─── TEXT

We all love test and staging environments but it becomes a problem when you have Solr integrated in your project and you have a test solr, a staging solr and a production solr core. To re-index a site is not a big problem, but what if you want to go live and switch indexes immediately?

Drupal.org has wrestled with this problem. So I wanted to show you how they do it.

Create three Solr cores

  • mysite_core1 (will be used for tests)
  • mysite_core2 (will be used for staging initially)
  • mysite_core3 (will be used for production initially)

Make sure your staging site indexes as if it was the production site. There are a number of tricks you can apply.

Site hash

Make sure both site hashes are exactly the same, otherwise it won’t correctly find the indexed content

<?php
variable_set('apachesolr_site_hash', 'mysite_custom_hash');

Base URL

When Solr indexes content, it will use absolute urls. To trick solr you could set the base url to reflect production.

<?php
# $base_url = 'http://www.example.com';  // NO trailing slash!

Alter the documents that are being sent

You could also not do the base_url approach and hardcode the fields you want to change. Using the hook_apachesolr_index_documents_alter() you could any of the staging urls to reflect production urls. csevb10 created something similar but used a different hook. Below is more or less the same code, using the documents_alter hook.

<?php
function hook_apachesolr_index_documents_alter($documents, $entity, $entity_type, $env_id) {
  $start_url = variable_get('apachesolr_url_switch_start_url', 'http://staging');
  $end_url = variable_get('apachesolr_url_switch_end_url', 'http://production');
 
  $elems = array(
    'site',
    'url',
    'content',
    'teaser',
  );
  foreach ($documents as $id => $document) {
    foreach ($elems as $elem) {
      $documents[$id]->{$elem} = str_replace($start_url, $end_url, $document->{$elem});
    }
}

Create an update function and let it set the correct index position

<?php
function my_module_update_7001() {
  // I am assuming your environment is called "core"
  // mark all content to be reindexed so our table would be in sync with the transfered nodes.
  apachesolr_index_node_solr_reindex('core');
  // fetch your current apachesolr_index_last from staging
  $staging_index_last = array();
  variable_set('apachesolr_index_last',$staging_index_last);
  // fetch your current apachesolr_index_updated from staging
  $staging_updated = array();
  variable_set('apachesolr_index_updated', $staging_updated);
}

Switching the core

Once you move to production, make sure you switch the cores. So mysite_core2 becomes production and mysite_core3 becomes staging. You could also copy the complete data dir from solr to your thrid core but that might not be automatic enough for some you.

Enjoy

──────
─── DATA SHOWN

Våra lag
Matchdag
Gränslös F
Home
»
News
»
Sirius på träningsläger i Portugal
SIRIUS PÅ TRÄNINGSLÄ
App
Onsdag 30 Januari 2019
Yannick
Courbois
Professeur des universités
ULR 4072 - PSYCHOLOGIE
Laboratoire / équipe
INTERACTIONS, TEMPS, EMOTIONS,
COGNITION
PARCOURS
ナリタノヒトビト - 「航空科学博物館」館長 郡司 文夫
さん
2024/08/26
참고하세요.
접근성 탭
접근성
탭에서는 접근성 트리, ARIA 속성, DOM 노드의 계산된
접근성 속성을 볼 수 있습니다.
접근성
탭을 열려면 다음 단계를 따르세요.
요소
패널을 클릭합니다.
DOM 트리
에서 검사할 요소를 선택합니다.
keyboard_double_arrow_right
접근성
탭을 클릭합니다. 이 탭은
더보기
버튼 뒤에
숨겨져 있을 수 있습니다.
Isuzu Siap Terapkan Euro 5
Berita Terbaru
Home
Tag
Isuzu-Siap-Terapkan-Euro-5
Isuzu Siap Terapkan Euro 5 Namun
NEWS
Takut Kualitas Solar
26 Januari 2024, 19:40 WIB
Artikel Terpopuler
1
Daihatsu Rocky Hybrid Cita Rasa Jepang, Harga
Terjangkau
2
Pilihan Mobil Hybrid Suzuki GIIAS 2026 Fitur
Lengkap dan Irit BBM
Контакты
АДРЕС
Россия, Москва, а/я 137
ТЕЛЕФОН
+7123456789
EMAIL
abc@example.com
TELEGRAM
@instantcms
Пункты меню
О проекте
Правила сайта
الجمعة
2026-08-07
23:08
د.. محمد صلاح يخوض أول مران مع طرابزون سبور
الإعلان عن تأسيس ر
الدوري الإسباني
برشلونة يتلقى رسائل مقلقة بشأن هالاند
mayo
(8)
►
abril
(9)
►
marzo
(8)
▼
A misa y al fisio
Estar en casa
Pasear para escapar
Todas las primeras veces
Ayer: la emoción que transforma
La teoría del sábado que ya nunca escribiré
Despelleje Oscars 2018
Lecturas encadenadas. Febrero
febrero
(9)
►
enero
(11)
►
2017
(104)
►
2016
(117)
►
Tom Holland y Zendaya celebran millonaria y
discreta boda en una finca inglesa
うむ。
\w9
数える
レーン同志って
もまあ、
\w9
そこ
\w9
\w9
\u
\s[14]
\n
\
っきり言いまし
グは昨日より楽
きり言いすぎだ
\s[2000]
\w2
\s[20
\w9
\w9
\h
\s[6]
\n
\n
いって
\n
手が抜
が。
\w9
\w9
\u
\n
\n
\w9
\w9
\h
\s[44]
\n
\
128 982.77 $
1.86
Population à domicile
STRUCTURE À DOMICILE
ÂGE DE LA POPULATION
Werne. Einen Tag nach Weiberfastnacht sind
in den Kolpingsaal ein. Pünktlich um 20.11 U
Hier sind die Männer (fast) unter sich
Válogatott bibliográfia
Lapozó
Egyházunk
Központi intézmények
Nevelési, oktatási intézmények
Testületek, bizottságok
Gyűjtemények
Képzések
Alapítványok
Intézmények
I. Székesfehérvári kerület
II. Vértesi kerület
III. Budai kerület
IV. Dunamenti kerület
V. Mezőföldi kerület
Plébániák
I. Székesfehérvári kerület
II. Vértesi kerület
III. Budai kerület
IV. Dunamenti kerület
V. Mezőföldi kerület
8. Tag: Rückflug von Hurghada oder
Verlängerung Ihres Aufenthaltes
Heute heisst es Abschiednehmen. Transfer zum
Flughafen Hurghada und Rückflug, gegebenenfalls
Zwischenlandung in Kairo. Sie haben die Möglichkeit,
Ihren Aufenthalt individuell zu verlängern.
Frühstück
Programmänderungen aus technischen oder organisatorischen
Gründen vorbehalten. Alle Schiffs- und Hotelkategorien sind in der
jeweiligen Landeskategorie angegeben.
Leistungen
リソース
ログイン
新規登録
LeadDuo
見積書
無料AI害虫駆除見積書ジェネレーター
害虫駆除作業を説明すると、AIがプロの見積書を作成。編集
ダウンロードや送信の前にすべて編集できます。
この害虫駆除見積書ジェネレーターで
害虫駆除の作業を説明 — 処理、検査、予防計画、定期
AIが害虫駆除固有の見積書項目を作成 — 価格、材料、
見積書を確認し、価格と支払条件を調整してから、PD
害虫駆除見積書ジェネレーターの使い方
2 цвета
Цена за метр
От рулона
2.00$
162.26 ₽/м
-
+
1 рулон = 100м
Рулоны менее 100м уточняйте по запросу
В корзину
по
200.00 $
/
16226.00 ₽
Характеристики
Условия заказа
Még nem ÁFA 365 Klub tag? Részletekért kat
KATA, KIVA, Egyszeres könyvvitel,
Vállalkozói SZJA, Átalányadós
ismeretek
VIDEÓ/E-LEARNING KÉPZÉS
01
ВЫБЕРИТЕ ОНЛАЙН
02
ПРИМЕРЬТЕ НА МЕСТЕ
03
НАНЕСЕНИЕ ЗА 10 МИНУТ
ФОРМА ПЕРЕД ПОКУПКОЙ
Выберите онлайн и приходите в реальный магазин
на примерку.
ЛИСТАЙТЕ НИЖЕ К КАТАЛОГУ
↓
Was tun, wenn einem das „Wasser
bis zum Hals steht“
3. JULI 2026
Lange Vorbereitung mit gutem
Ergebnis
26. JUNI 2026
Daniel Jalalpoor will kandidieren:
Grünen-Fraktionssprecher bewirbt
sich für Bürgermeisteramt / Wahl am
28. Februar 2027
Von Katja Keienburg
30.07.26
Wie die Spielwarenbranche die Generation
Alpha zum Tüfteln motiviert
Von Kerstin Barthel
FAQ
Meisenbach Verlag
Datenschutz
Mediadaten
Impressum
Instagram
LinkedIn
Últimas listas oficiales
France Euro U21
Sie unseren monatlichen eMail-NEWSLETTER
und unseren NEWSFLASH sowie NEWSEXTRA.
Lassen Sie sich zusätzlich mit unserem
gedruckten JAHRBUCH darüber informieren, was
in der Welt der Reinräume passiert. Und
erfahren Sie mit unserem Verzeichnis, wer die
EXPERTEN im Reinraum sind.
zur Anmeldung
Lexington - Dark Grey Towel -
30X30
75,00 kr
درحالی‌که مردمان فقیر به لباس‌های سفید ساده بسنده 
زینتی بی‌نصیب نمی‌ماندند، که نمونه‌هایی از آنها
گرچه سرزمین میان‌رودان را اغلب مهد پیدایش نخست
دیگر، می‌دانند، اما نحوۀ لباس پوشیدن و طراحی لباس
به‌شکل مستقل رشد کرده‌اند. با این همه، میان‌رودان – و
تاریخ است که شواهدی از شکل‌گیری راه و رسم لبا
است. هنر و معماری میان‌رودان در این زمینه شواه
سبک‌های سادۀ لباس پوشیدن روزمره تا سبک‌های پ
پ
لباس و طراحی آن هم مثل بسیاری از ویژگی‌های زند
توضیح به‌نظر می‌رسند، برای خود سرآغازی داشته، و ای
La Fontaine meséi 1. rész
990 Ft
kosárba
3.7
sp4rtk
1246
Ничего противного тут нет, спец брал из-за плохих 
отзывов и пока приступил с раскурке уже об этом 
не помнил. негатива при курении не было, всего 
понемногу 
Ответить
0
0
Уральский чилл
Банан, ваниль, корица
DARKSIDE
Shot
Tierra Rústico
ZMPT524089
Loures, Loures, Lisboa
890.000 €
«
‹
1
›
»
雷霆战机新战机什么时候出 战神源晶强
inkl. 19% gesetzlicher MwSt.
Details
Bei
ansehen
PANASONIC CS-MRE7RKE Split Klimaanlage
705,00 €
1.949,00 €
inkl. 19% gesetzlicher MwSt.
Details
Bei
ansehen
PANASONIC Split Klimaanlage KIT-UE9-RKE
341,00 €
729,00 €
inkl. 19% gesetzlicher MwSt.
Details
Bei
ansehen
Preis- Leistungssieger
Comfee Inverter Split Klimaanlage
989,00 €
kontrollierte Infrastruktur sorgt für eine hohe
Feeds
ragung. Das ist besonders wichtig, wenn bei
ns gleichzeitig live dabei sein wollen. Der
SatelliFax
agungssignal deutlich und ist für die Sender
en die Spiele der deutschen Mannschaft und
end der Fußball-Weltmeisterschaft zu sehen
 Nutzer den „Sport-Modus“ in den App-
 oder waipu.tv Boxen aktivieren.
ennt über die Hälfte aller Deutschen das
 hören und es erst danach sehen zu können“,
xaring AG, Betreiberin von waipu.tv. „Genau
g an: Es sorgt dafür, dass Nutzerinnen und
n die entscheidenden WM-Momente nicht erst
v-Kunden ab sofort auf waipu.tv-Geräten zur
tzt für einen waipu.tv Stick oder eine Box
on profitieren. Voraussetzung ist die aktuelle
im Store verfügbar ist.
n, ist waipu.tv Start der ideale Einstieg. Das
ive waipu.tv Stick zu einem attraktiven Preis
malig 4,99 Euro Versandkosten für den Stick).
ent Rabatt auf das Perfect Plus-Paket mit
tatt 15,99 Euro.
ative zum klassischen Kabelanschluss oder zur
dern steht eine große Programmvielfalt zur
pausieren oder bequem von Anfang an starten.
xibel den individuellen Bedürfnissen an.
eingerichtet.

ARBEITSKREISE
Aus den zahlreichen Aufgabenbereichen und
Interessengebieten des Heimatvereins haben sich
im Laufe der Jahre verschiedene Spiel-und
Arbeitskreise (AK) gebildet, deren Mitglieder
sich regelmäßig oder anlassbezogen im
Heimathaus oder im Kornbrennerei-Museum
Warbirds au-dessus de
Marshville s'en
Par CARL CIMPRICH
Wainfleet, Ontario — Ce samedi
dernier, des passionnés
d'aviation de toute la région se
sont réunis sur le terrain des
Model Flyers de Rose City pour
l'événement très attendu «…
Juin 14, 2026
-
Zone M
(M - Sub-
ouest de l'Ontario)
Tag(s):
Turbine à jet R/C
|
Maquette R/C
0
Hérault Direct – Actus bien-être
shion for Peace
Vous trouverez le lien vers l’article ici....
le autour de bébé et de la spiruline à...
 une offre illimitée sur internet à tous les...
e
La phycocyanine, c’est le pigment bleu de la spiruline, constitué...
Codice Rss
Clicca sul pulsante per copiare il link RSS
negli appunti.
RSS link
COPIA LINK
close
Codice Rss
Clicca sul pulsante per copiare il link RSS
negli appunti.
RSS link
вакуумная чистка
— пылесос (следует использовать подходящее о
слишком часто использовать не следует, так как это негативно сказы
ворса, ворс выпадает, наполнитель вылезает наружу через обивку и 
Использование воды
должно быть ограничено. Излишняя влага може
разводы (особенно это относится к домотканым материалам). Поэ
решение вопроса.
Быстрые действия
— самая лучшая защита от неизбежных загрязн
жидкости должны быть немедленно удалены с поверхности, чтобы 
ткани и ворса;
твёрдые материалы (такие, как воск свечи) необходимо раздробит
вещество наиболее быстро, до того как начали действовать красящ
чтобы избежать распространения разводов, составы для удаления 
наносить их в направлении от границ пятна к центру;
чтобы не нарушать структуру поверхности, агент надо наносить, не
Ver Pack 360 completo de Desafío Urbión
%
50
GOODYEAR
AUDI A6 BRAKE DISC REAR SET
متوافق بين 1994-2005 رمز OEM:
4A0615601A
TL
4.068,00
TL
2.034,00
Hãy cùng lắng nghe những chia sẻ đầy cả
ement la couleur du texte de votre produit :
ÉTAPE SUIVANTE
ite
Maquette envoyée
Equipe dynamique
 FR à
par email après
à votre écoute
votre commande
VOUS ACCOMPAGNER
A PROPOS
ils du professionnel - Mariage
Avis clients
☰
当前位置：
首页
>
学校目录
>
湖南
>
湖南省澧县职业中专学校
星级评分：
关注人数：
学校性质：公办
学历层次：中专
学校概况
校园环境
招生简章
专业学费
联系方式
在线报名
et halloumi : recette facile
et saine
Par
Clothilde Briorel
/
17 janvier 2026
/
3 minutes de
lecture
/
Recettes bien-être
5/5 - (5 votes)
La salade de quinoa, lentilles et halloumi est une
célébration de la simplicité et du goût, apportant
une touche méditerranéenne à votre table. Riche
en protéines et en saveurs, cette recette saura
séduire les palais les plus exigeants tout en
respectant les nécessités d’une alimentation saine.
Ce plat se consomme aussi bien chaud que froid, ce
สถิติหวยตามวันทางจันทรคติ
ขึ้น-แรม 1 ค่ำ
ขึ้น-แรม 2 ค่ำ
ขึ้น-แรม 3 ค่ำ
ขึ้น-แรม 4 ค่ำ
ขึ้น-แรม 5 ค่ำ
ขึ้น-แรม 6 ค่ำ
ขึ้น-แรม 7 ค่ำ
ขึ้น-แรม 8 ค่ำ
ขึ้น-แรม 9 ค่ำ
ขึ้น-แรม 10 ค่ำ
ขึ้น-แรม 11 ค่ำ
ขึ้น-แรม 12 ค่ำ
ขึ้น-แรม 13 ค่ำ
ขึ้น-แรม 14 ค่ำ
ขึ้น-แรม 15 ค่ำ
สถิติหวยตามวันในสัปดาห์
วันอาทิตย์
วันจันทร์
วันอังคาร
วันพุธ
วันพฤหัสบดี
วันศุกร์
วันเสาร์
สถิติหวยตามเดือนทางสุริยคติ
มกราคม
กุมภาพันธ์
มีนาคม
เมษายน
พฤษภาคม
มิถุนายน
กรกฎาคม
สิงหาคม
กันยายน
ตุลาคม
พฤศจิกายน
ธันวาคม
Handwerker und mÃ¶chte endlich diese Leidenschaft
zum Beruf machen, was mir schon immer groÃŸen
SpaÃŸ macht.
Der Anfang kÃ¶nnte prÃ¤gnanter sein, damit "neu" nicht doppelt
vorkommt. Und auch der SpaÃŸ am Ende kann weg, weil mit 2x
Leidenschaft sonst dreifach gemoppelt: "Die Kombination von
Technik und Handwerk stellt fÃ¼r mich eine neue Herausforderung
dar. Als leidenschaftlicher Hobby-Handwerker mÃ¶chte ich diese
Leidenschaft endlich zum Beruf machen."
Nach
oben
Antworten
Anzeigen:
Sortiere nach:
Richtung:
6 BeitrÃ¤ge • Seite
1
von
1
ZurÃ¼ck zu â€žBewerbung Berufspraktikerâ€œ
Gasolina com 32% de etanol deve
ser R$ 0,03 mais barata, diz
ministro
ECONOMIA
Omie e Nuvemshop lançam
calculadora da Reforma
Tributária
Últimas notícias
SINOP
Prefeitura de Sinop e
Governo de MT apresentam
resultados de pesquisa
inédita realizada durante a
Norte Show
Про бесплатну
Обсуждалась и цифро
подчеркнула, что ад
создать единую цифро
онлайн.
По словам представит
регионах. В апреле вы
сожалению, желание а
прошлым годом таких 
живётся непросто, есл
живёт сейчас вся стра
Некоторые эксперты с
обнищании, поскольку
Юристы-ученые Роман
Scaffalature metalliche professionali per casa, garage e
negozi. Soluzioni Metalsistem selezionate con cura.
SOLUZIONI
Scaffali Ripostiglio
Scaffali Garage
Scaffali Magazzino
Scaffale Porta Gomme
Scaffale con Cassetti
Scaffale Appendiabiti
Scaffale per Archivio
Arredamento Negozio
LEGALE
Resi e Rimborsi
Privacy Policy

──────

■ REQUIRED WORK ■
• 1. Summarize the Solr text in two sentences.
• 2. Write out the passage of the Solr text starting at "Create three Solr" and ending at "for production initially)".
Work from the Solr text alone and leave the data aside.

■ SOLUTIONS TO EACH TASK ■
• 1. Drupal.org's approach to switching Solr indexes immediately at go-live is to create three cores, for test, staging, and production, and to have the staging site index as if it were production. The site hashes must match, staging URLs are made to reflect production through the base URL or a hook that alters the documents, an update function sets the correct index position, and at go-live the cores are switched so that the staging core becomes production and the production core becomes staging.

• 2.
Create three Solr cores

  • mysite_core1 (will be used for tests)
  • mysite_core2 (will be used for staging initially)
  • mysite_core3 (will be used for production initially)